Kılıçdaroğlu, “tek adam rejimi”nde ne bakanlar ne de başkan yardımcıları hakkında gensoru verilemeyeceğini, bunun yasak olduğunu ileri sürerek, konuşmasını şöyle sürdürdü:

 

“Biz milletvekiliyiz, bizim dokunulmazlığımız var. Dokunulmazlığımız ne kadar, milletvekili süresince. 4-5 yıl milletvekilliği yaparsınız, 5. yıl cumhuriyet savcısı çağırır, ‘Gel kardeşim hakkında dosya var, soruşturma açmak istiyorum.’ Peki yeni modelde, tek adam rejiminde, başkan yardımcıları ve bakanların dokunulmazlıkları ömür boyu. İsterse başkan yardımcısı olmasın, isterse üç yıl yapsın, isterse bakanlığı 2 gün yapsın, büyük bir yolsuzluk yapsın ayrılsın, 400 milletvekili bulamayınca soruşturma açamıyorsunuz, gensoru veremiyorsunuz, zaten Anayasa Mahkemesine giderse de 15 üyeden 12’sini başkan tayin ediyor.

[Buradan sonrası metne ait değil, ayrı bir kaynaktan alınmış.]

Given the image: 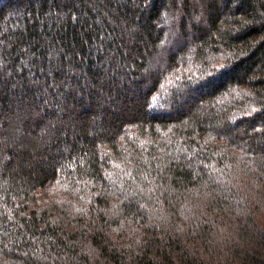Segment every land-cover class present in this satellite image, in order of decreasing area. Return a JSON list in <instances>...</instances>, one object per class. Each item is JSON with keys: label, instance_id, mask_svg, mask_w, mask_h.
I'll return each mask as SVG.
<instances>
[{"label": "trees", "instance_id": "obj_1", "mask_svg": "<svg viewBox=\"0 0 264 264\" xmlns=\"http://www.w3.org/2000/svg\"><path fill=\"white\" fill-rule=\"evenodd\" d=\"M0 264H264V0H0Z\"/></svg>", "mask_w": 264, "mask_h": 264}]
</instances>
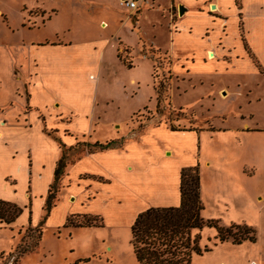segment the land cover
Wrapping results in <instances>:
<instances>
[{"label": "rangeland", "instance_id": "1", "mask_svg": "<svg viewBox=\"0 0 264 264\" xmlns=\"http://www.w3.org/2000/svg\"><path fill=\"white\" fill-rule=\"evenodd\" d=\"M80 1L0 0V104L6 142L0 144V198L21 208L10 225H0V264H135L129 243L131 200L121 182L85 204L88 212L102 216L100 226L61 225L80 194L72 171L70 185L61 188L55 208L44 216L42 183L34 177V167L54 149L40 130V113L47 128L57 124L71 133L94 128L91 133L99 140L162 122L174 129L201 127L200 216L217 219L221 226H247L253 240L219 241L213 226L202 225L193 230L199 235L198 245L209 249L192 253L190 264H264V0H241L240 8V0H219L228 12L220 32L230 48L223 65L179 56V46L200 40L193 33L181 34L180 41L169 36L167 10L170 20L177 14V8L166 10L171 0H137V8L103 0L104 11L90 7L94 0ZM192 1L196 0L179 4L193 6ZM212 4L207 5L211 11L216 9ZM213 15L225 23L223 14ZM66 39V45L49 44ZM166 53L184 66L180 70L189 72L171 73L172 59ZM132 57L136 63L127 67L123 60L132 64ZM34 61L36 80L29 100L33 108L23 121L25 101L16 87L23 85ZM132 76L139 81L135 88L129 81ZM244 123L262 129L241 130ZM76 140L79 143L65 151L70 159L92 142L82 135ZM175 140L177 150H187L186 143ZM28 154L34 164L29 177ZM68 191L73 199L66 198ZM36 225L41 228L39 239Z\"/></svg>", "mask_w": 264, "mask_h": 264}, {"label": "crops", "instance_id": "2", "mask_svg": "<svg viewBox=\"0 0 264 264\" xmlns=\"http://www.w3.org/2000/svg\"><path fill=\"white\" fill-rule=\"evenodd\" d=\"M83 1L85 0H81L80 2L84 3ZM231 1L235 3V0ZM94 2L95 4L93 5L88 2V4H90V7L96 5L99 8H102L103 11L107 9L103 0H94ZM179 3L180 0H171V3L166 7V10L170 7L171 9L172 7L177 8V5H181ZM192 3L193 6H183L182 13L178 14L177 12V18L175 17L173 20H170L172 14L170 15L171 12L167 10L169 18L168 25L169 27L172 26L169 30V36H171L173 40L176 39V41H180V39H183L185 35H190L192 33L194 34L193 37L197 36L200 40V43L191 40L190 43H185V45L179 46V49H181L182 52V55L179 56H189L190 61H193L194 59L202 61H207L210 59L216 60L220 61V63H222L223 65L228 61L226 58H223L224 55L230 53V48H227L228 46H226L227 44H225L222 38L223 35L220 34L221 27H223L222 25L224 24L225 26L228 21V12L224 9L226 7H224L219 0H196L192 1ZM212 3L216 4V9L211 11V9H208L207 5L210 4L211 7H213L214 5ZM88 4H86V6H88ZM236 5L238 8H240L242 5L241 0L240 4L237 3ZM236 5L235 8H237ZM214 12L223 14L225 16V23H221L222 18L213 15ZM238 13L240 14L241 20V12H236V15ZM231 14L232 16H234L233 12H231ZM185 16H187V18H184ZM192 17L193 19H191ZM123 18L126 19V17ZM194 18L201 21V25H198V23H194ZM100 19L106 23V21L102 17ZM118 20L121 21V19ZM237 20L235 18L234 23L237 22ZM102 21L100 23H102ZM241 24L243 26V21H241ZM181 34L184 36H182ZM65 41L66 42H56L49 44L53 45L64 43L66 45L70 40L66 39ZM117 46L118 42L115 49L116 55L118 50ZM164 50L166 51V48ZM207 50L212 51V57L208 58L209 55L208 57L206 56ZM131 51L133 55L134 50H132V47ZM135 51H137V47ZM170 58L172 59V63L170 64L171 73L178 76L179 74L182 75L183 73L189 72V69H185L184 71L180 70L184 66H180V64H177V58ZM20 61H22L23 64V60L21 59ZM135 63L136 61H134L132 57V64L128 66L126 64L125 65L127 67H132ZM32 65L33 67H30V70H28L26 72V75L23 77V79L25 80V82H23V85L21 87H16V91L23 95L25 101V110L20 114L23 117V121H26L25 115L27 114L28 110H31L33 108V105H30L32 103H30L29 100L31 99V88L36 80L35 61ZM148 78L150 80V70ZM129 81L134 86V88L139 84V81L135 76L130 77ZM23 89L26 90V93L23 91ZM54 104H57V102L54 101ZM3 105L4 104H0V144L2 145L6 143L4 142L5 125L3 120ZM133 111L128 113V116ZM58 114L61 115V113L59 112ZM38 116L41 122L40 130L44 132V134H46V137L49 140H51L50 147L54 149L51 151V153L44 154L42 152L41 154L44 155L36 163L35 167L33 162L31 161L32 159H29L28 157L29 154L27 155V167H29V170L27 171V177H29L30 173L32 174V168L34 167V177L37 178L40 183H42V189L40 188L41 192L39 193L41 197L40 202L42 207L47 191V186L52 179L55 161L61 154L60 144H63V147L73 146L77 141V135H82L87 140L91 141L99 139L95 138V136H93L91 133L94 132V128L88 129L87 132L79 131L77 133H71L65 127H58L57 124H51L50 127L47 128L44 123V116L41 113ZM128 116L126 118H128ZM95 124H97V122L93 123V127L95 126ZM243 126L245 128H241V130L249 131L262 129V127H250L246 123H244ZM200 129L201 127L199 126H192L186 129H170L162 122L156 125L148 126L138 133H130L128 135L126 130L123 134H117L115 136L111 134L108 135L109 137L99 140L104 141L109 138L125 136L124 141L121 142L120 145L97 149L89 152L84 150L80 155H76L73 159L68 158L66 153L64 172L60 176L61 184L58 188L56 196L58 197L61 188L70 185L68 171L73 172V183H75L76 187L79 188L80 194L78 195L76 203L68 206L67 211L65 212V214H63L64 220L65 217L70 213H91L88 212V208L85 207V204H87V200L92 197L94 198L95 195L102 190L107 191L109 188L111 189V186L113 184L119 182H121V184L124 186V189L122 188V190H124L128 194L131 200L129 205V224L132 222L136 213L146 207L177 205L179 202V169L182 166L200 163L198 161L199 147H197V138L199 139V132L201 131ZM175 139L186 143L187 150H177L176 147L178 145V142ZM11 152L14 153L16 151L12 150ZM16 165L18 166V163ZM13 183L14 179L12 180V184ZM28 188L24 191V195L28 193ZM70 191H68V195L66 197L68 198V200L73 199V196H70V194L72 193ZM57 197L56 200H58ZM25 198H27L29 201V194ZM56 200L54 205L50 208L48 214L55 208ZM21 201L23 202V199ZM91 214H97L102 219V216L98 213ZM76 227L79 226H75L74 228Z\"/></svg>", "mask_w": 264, "mask_h": 264}, {"label": "trees", "instance_id": "3", "mask_svg": "<svg viewBox=\"0 0 264 264\" xmlns=\"http://www.w3.org/2000/svg\"><path fill=\"white\" fill-rule=\"evenodd\" d=\"M123 62L127 66L130 65L125 60ZM155 100L157 104V96ZM169 128L174 129L172 126ZM121 140V137L104 141L93 140L90 143L86 142L88 146L85 145V150L89 152L120 145ZM78 143L79 141H76L74 145ZM60 145L61 154L55 161L52 179L47 186L42 204L44 216L55 203L60 176L64 172L66 163L65 151L72 147ZM197 165L194 163L179 169V202L177 205L149 206L136 213L129 225V243L135 264H190L192 253L200 254L209 249L206 245H198L199 235L193 230L199 229L202 225L213 226L216 231L215 238L219 241L225 239H230L232 242H239L243 239L253 240L252 230L247 226L237 224L221 226L217 219H204L200 216L203 204L199 196ZM20 211L21 208L14 202L0 198V225H10ZM100 225H102L101 217L91 213H70L62 223V226L73 227ZM33 229L36 230L37 239H39L40 225L34 226ZM36 244L37 241L33 246Z\"/></svg>", "mask_w": 264, "mask_h": 264}, {"label": "built area", "instance_id": "4", "mask_svg": "<svg viewBox=\"0 0 264 264\" xmlns=\"http://www.w3.org/2000/svg\"><path fill=\"white\" fill-rule=\"evenodd\" d=\"M120 4L129 8H137V0H118Z\"/></svg>", "mask_w": 264, "mask_h": 264}, {"label": "water", "instance_id": "5", "mask_svg": "<svg viewBox=\"0 0 264 264\" xmlns=\"http://www.w3.org/2000/svg\"><path fill=\"white\" fill-rule=\"evenodd\" d=\"M182 10H183V7L181 5H178V7H177L178 14H181L182 13Z\"/></svg>", "mask_w": 264, "mask_h": 264}, {"label": "bare ground", "instance_id": "6", "mask_svg": "<svg viewBox=\"0 0 264 264\" xmlns=\"http://www.w3.org/2000/svg\"><path fill=\"white\" fill-rule=\"evenodd\" d=\"M106 25V24H105ZM104 25H102V27H103ZM208 55H209V57H212L213 56V53H212V51H209L208 52Z\"/></svg>", "mask_w": 264, "mask_h": 264}]
</instances>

Niye ömür boyu? Hadi bakanlar diyelim bakan oldukları için, başkan yardımcılarının niye ömür boyu? Böyle bir düzen dünyanın hiçbir yerinde yok. Tek adam rejimi bana desinler ki şu ülkede uygulanıyor ve çok olumlu sonuçlar doğurdu. Ben de diyeyim ki bizim atladığımız bir devlet varmış. O devleti biz örnek almalıymışız.”

 

“Huzur içinde yaşamanın temel koşulu demokrasiden geçiyor”

 

ABD hariç, dünyanın en gelişmiş 20 ülkesinin parlamenter sistemle yönetildiğini belirten Kılıçdaroğlu, “ABD’de başkanlık sistemi vardır ama bizdeki başkanlık sistemi gibi değil. Başkan bırakın büyükelçiyi hakim dahi tayin edemez. Kendisi teklif eder, senato onaylarsa ancak tayin edebilir. Bir arada huzur içinde yaşamanın temel koşulu demokrasiden geçiyor. Demokrasisi gelişmemiş en son 20 ülkeye bakın, tamamı başkanlık sistemiyle yönetiliyor. Başkan varlıklı başkan zengin başkan hesap vermez, halk yoksulluk içinde. Niye biz parlamenter sistemden şikayet ediyoruz ve hangi gerekçeyle şikayet ediyoruz?” değerlendirmesinde bulundu.

 

“Osmanlı padişahlarında bile yoktu”

 

Kılıçdaroğlu, devlette denetim, kurallar ve liyakatın çok önemli unsurlar olduğunu vurgulayarak, sözlerini şöyle tamamladı:

 

“Bugün bu anayasa değişikliğiyle verdiğimiz yetki Osmanlı padişahlarında bile yoktu. Çünkü orada da vezir-i azam, başbakan, divan, divan-ı hümayun yani bakanlar kurulu vardır. Vezirler, yani bakanlar vardır. Şimdi biz Osmanlıda olan düzeni bile ortadan kaldırıyoruz. Şimdi düşünme zamanı. Benim Balkan göçmenlerinden beklentim, sizler uygarlığın ne olduğunu çok iyi bilirsiniz. Demokrasinin de ne olduğunu çok iyi bilirsiniz. Baskının zulmün ne olduğunu da çok iyi bilirsiniz. Zulme karşı direnmeyi de çok iyi bilirsiniz. Zalimin karşısında susmanın dilsiz şeytan olduğunu da çok iyi bilirsiniz. Biz hep birlikte doğu-batı, kuzey-güney ayrımı yapmadan birikimimizle, aklımızla, kültürümüzle, fikrimizle mutlaka demokrasiye sahip çıkmak zorundayız. Acıları siz yaşadınız. Büyük acılar yaşadınız. O acıların Türkiye’de yaşanmasını istemiyoruz. Birlikte huzur, barış içinde yaşamak istiyoruz. A partisi, B partisi iktidar olur, bunların hiçbir önemi yok. Bunlar demokrasinin gereğidir. Ama bir kişiye her türlü yetkiyi verip eline de büyük bir sopa verip biraz kafasını kaldıranın kafasına vuran bir düzen düzen değildir.”